Task details:
Give the data again exactly as written, without any of its pictures.

Images with bounding boxes
========

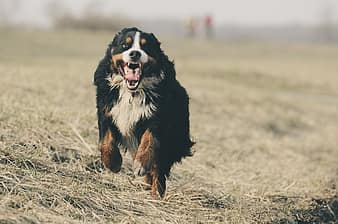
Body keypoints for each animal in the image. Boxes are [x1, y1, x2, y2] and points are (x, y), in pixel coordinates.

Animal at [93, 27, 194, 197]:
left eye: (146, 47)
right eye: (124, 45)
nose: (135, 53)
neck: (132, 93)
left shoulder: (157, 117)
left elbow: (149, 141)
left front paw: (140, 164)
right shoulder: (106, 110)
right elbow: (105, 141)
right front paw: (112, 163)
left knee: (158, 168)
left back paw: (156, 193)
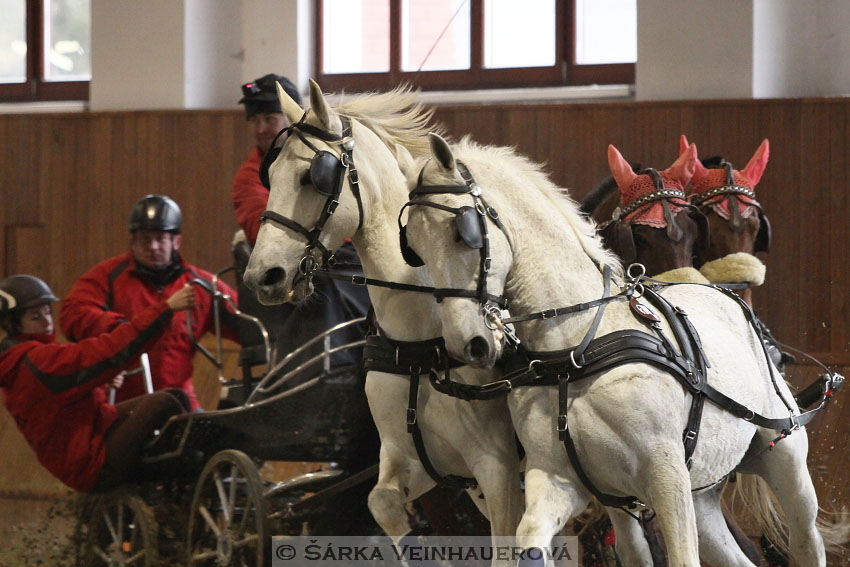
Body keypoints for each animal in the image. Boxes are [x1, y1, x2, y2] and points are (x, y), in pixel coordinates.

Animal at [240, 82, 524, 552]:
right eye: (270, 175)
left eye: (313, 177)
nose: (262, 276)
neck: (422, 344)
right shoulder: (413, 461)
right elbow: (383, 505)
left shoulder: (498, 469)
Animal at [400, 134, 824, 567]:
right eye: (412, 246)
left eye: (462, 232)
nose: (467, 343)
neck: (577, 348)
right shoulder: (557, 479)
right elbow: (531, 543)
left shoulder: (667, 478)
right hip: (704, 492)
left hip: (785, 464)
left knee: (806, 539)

========

Written solution:
Body keypoints for each animal in the image. Boxes are [x1, y1, x2, y2] and points are (x, y), in pixel coordinates.

Animal at [93, 27, 194, 197]:
left eye: (146, 47)
right eye: (124, 45)
nose: (135, 53)
neck: (132, 93)
left shoulder: (157, 117)
left elbow: (149, 141)
left front paw: (140, 164)
right shoulder: (106, 110)
right elbow: (105, 141)
right front paw: (112, 163)
left knee: (158, 168)
left back paw: (156, 193)
Body keypoints for each animal in the image. Boxes are [x1, y1, x2, y2] and points are (x, y), in pixel coordinates.

Animal at [240, 82, 524, 552]:
right eye: (270, 175)
left eye: (313, 177)
nose: (262, 276)
neck: (422, 344)
right shoulder: (413, 461)
right elbow: (383, 505)
left shoulder: (498, 469)
Animal at [400, 134, 824, 567]:
right eye: (412, 246)
left eye: (462, 232)
nose: (467, 343)
neck: (577, 348)
right shoulder: (557, 479)
right elbow: (531, 543)
left shoulder: (667, 478)
right hip: (704, 492)
left hip: (785, 464)
left knee: (806, 539)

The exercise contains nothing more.